10. Balance Sheet Risk
Debt is a tool that can boost company returns but presents risks if used irresponsibly. As long-term investors, we aim to avoid companies taking excessive advantage of this instrument because it could lead to insolvency.
MGM Resorts’s $31.25 billion of debt exceeds the $2.13 billion of cash on its balance sheet. Furthermore, its 13× net-debt-to-EBITDA ratio (based on its EBITDA of $2.32 billion over the last 12 months) shows the company is overleveraged.

At this level of debt, incremental borrowing becomes increasingly expensive and credit agencies could downgrade the company’s rating if profitability falls. MGM Resorts could also be backed into a corner if the market turns unexpectedly – a situation we seek to avoid as investors in high-quality companies.
We hope MGM Resorts can improve its balance sheet and remain cautious until it increases its profitability or pays down its debt.
11. Key Takeaways from MGM Resorts’s Q3 Results
On the other hand, its and its EBITDA fell short of Wall Street’s estimates. Overall, this was a softer quarter. The stock traded down 2.9% to $30.30 immediately following the results.
12. Is Now The Time To Buy MGM Resorts?
Updated: December 3, 2025 at 9:55 PM EST
We think that the latest earnings result is only one piece of the bigger puzzle. If you’re deciding whether to own MGM Resorts, you should also grasp the company’s longer-term business quality and valuation.
We cheer for all companies serving everyday consumers, but in the case of MGM Resorts, we’ll be cheering from the sidelines.
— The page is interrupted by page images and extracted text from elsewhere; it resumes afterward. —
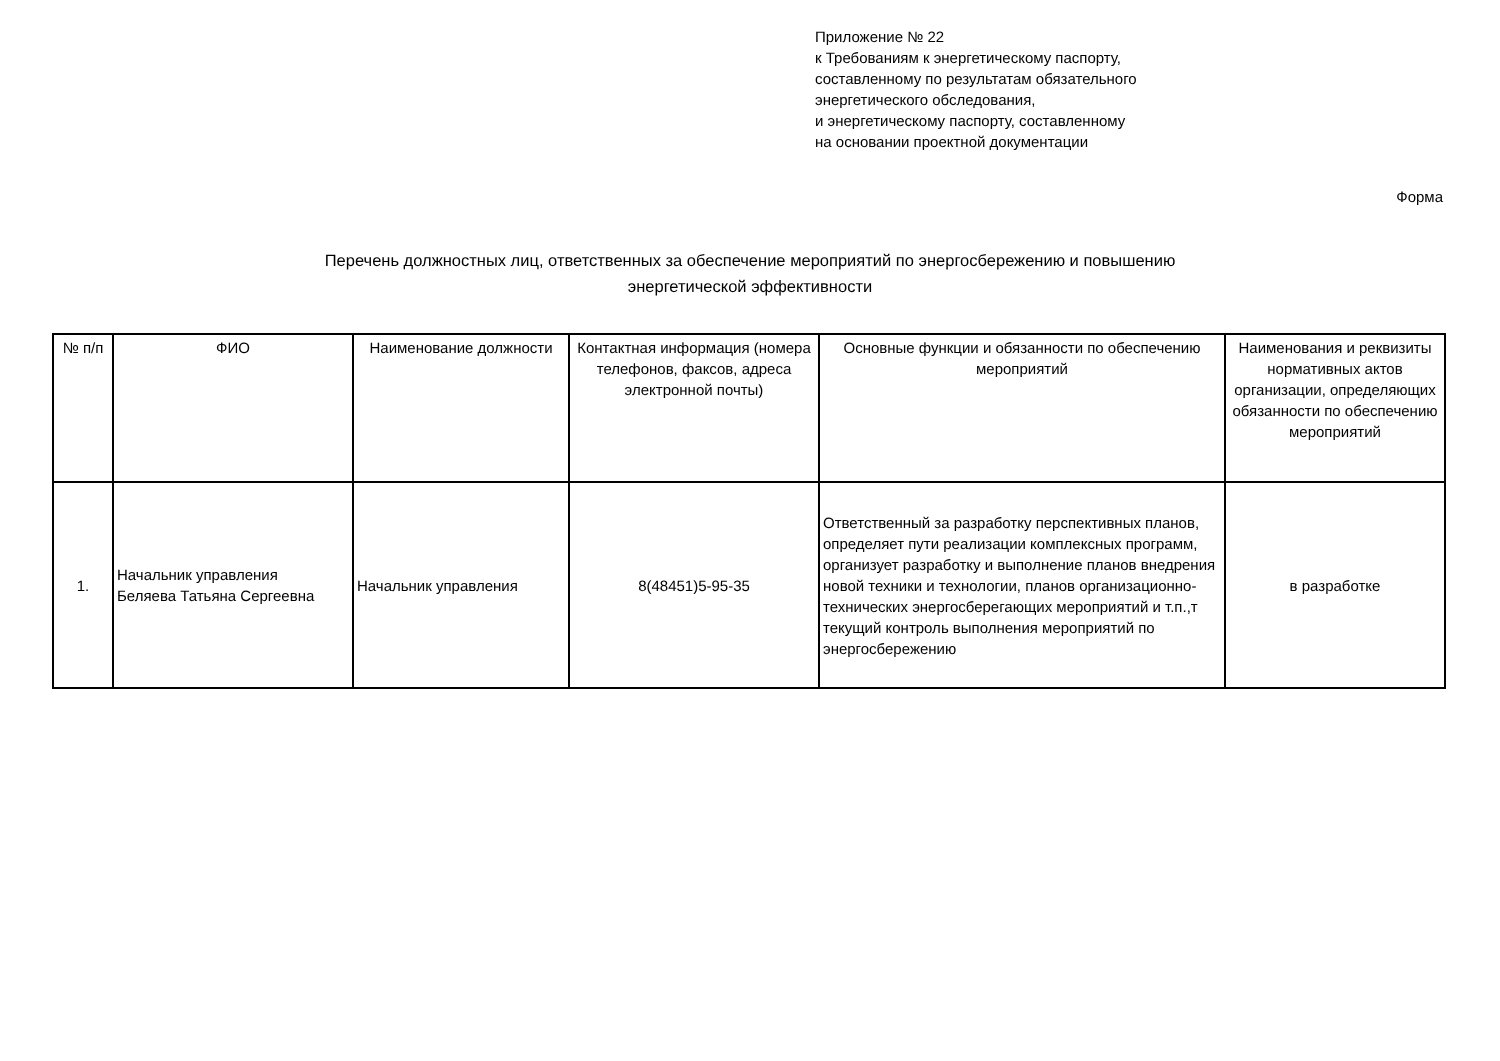Приложение № 22
к Требованиям к энергетическому паспорту,
составленному по результатам обязательного
энергетического обследования,
и энергетическому паспорту, составленному
на основании проектной документации
Форма
Перечень должностных лиц, ответственных за обеспечение мероприятий по энергосбережению и повышению
энергетической эффективности
| № п/п | ФИО | Наименование должности | Контактная информация (номера телефонов, факсов, адреса электронной почты) | Основные функции и обязанности по обеспечению мероприятий | Наименования и реквизиты нормативных актов организации, определяющих обязанности по обеспечению мероприятий |
| --- | --- | --- | --- | --- | --- |
| 1. | Начальник управления Беляева Татьяна Сергеевна | Начальник управления | 8(48451)5-95-35 | Ответственный за разработку перспективных планов, определяет пути реализации комплексных программ, организует разработку и выполнение планов внедрения новой техники и технологии, планов организационно-технических энергосберегающих мероприятий и т.п.,т текущий контроль выполнения мероприятий по энергосбережению | в разработке |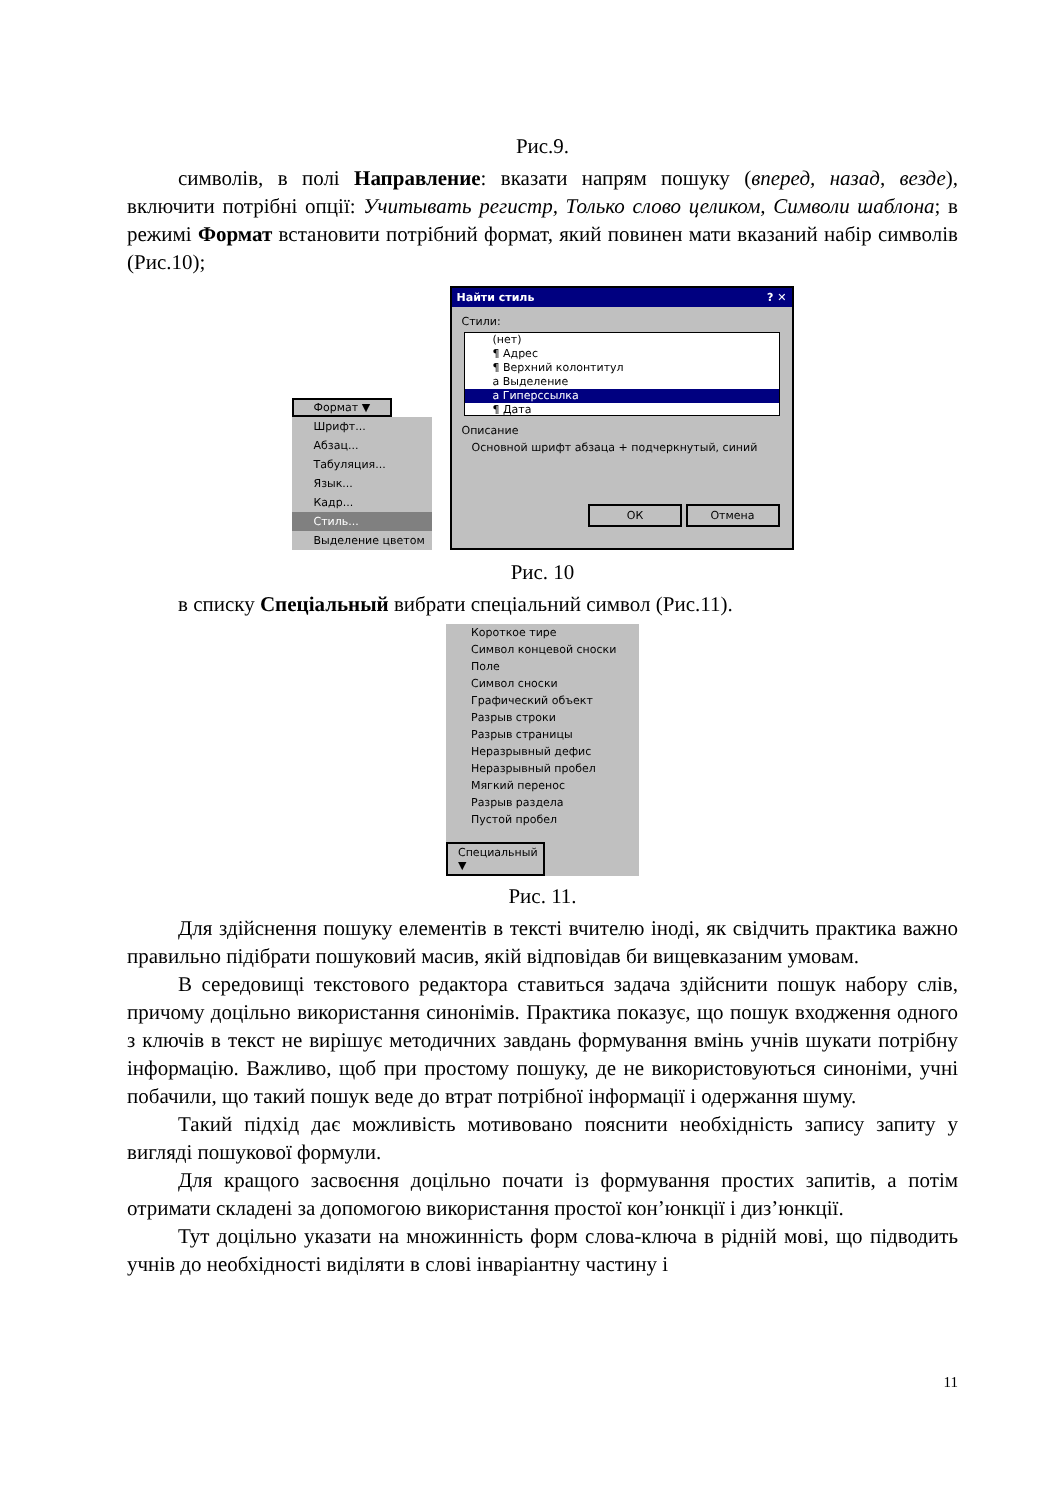Рис.9.
символів, в полі Направление: вказати напрям пошуку (вперед, назад, везде), включити потрібні опції: Учитывать регистр, Только слово целиком, Символи шаблона; в режимі Формат встановити потрібний формат, який повинен мати вказаний набір символів (Рис.10);
Формат ▼
Шрифт...
Абзац...
Табуляция...
Язык...
Кадр...
Стиль...
Выделение цветом
Найти стиль ? ✕
Стили:
(нет)
¶ Адрес
¶ Верхний колонтитул
a Выделение
a Гиперссылка
¶ Дата
Описание
Основной шрифт абзаца + подчеркнутый, синий
ОК Отмена
Рис. 10
в списку Спеціальный вибрати спеціальний символ (Рис.11).
Короткое тире
Символ концевой сноски
Поле
Символ сноски
Графический объект
Разрыв строки
Разрыв страницы
Неразрывный дефис
Неразрывный пробел
Мягкий перенос
Разрыв раздела
Пустой пробел
Специальный ▼
Рис. 11.
Для здійснення пошуку елементів в тексті вчителю іноді, як свідчить практика важно правильно підібрати пошуковий масив, якій відповідав би вищевказаним умовам.
В середовищі текстового редактора ставиться задача здійснити пошук набору слів, причому доцільно використання синонімів. Практика показує, що пошук входження одного з ключів в текст не вирішує методичних завдань формування вмінь учнів шукати потрібну інформацію. Важливо, щоб при простому пошуку, де не використовуються синоніми, учні побачили, що такий пошук веде до втрат потрібної інформації і одержання шуму.
Такий підхід дає можливість мотивовано пояснити необхідність запису запиту у вигляді пошукової формули.
Для кращого засвоєння доцільно почати із формування простих запитів, а потім отримати складені за допомогою використання простої кон’юнкції і диз’юнкції.
Тут доцільно указати на множинність форм слова-ключа в рідній мові, що підводить учнів до необхідності виділяти в слові інваріантну частину і
11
To begin with, its revenue growth was weak over the last five years, and analysts expect its demand to deteriorate over the next 12 months. On top of that, MGM Resorts’s projected EPS for the next year is lacking, and its relatively low ROIC suggests management has struggled to find compelling investment opportunities.
MGM Resorts’s P/E ratio based on the next 12 months is 15.2x. This valuation multiple is fair, but we don’t have much confidence in the company. There are more exciting stocks to buy at the moment.
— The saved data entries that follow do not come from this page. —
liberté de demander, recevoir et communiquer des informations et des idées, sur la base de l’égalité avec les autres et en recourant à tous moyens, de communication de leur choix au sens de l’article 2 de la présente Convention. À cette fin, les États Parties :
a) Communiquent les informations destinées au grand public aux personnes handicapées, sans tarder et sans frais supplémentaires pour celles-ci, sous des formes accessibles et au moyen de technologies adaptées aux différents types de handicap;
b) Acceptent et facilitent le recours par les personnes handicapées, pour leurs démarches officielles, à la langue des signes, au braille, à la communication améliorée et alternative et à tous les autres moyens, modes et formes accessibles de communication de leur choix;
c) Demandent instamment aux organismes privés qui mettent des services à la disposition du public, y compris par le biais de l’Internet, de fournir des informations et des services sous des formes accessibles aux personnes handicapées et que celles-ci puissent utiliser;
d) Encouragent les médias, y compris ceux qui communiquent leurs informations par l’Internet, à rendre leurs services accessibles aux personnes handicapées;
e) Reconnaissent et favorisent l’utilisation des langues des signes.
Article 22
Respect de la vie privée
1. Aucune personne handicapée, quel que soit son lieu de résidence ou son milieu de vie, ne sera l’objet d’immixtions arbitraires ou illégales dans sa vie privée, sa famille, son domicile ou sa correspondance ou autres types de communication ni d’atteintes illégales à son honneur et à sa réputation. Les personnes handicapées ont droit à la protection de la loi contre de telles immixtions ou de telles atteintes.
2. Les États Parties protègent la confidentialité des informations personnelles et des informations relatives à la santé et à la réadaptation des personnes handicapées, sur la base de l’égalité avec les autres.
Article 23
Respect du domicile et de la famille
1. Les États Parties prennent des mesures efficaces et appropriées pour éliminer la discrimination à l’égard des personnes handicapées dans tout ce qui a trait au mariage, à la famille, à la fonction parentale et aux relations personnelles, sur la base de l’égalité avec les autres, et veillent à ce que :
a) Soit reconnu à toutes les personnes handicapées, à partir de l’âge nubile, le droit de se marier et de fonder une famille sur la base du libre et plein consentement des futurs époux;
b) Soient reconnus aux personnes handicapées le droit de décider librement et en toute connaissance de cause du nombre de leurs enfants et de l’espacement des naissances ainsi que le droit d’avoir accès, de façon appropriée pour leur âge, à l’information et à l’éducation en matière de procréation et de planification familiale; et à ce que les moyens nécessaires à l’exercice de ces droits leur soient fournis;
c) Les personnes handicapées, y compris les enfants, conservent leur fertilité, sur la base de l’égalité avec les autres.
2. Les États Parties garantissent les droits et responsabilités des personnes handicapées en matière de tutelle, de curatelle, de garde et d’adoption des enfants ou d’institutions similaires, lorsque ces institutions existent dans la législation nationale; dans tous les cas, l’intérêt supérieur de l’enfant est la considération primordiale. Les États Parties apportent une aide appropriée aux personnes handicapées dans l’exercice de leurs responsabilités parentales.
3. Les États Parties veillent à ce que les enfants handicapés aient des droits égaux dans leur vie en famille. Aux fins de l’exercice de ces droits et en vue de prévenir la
Wall Street analysts have a consensus one-year price target of $42.50 on the company (compared to the current share price of $35.53).
Although the price target is bullish, readers should exercise caution because analysts tend to be overly optimistic. The firms they work for, often big banks, have relationships with companies that extend into fundraising, M&A advisory, and other rewarding business lines. As a result, they typically hesitate to say bad things for fear they will lose out. We at StockStory do not suffer from such conflicts of interest, so we’ll always tell it like it is.